_Exercise_
Please transcribe everything from the start of the listing down to the line containing "EUX Business – grundforløb 2", including that line.
--- Information Enclosed Below ---
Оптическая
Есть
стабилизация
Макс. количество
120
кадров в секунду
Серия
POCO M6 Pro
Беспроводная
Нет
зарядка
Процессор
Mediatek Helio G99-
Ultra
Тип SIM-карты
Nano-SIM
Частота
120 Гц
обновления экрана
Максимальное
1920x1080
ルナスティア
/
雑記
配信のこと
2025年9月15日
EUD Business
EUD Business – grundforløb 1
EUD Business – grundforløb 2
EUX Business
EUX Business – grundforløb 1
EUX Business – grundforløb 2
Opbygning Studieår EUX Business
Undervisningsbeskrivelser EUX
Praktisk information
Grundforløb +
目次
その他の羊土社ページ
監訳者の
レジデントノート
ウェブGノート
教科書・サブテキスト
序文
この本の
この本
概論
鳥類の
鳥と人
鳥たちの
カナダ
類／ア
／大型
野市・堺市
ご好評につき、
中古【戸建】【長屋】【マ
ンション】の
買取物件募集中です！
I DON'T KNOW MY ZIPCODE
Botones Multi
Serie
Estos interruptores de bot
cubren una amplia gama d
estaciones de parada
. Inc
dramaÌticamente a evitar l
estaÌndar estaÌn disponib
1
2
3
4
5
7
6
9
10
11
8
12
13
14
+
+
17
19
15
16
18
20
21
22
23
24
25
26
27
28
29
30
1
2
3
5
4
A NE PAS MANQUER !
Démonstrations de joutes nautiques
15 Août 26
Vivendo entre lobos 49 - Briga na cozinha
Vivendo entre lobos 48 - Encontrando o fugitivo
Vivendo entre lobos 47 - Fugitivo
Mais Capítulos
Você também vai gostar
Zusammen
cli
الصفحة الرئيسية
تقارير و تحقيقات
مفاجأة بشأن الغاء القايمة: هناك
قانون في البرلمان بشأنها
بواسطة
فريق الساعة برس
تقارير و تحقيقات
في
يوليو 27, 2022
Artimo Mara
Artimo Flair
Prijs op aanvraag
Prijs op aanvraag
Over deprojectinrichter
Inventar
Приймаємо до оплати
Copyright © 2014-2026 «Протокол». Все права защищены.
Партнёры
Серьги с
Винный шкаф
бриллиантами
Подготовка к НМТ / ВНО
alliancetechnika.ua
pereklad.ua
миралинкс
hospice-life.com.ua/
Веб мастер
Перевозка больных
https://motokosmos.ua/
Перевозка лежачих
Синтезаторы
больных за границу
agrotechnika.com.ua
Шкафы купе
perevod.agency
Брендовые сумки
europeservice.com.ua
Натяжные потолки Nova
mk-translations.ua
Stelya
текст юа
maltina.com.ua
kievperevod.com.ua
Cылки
--- End of Enclosed Information ---
_Solution below_
Оптическая
Есть
стабилизация
Макс. количество
120
кадров в секунду
Серия
POCO M6 Pro
Беспроводная
Нет
зарядка
Процессор
Mediatek Helio G99-
Ultra
Тип SIM-карты
Nano-SIM
Частота
120 Гц
обновления экрана
Максимальное
1920x1080
ルナスティア
/
雑記
配信のこと
2025年9月15日
EUD Business
EUD Business – grundforløb 1
EUD Business – grundforløb 2
EUX Business
EUX Business – grundforløb 1
EUX Business – grundforløb 2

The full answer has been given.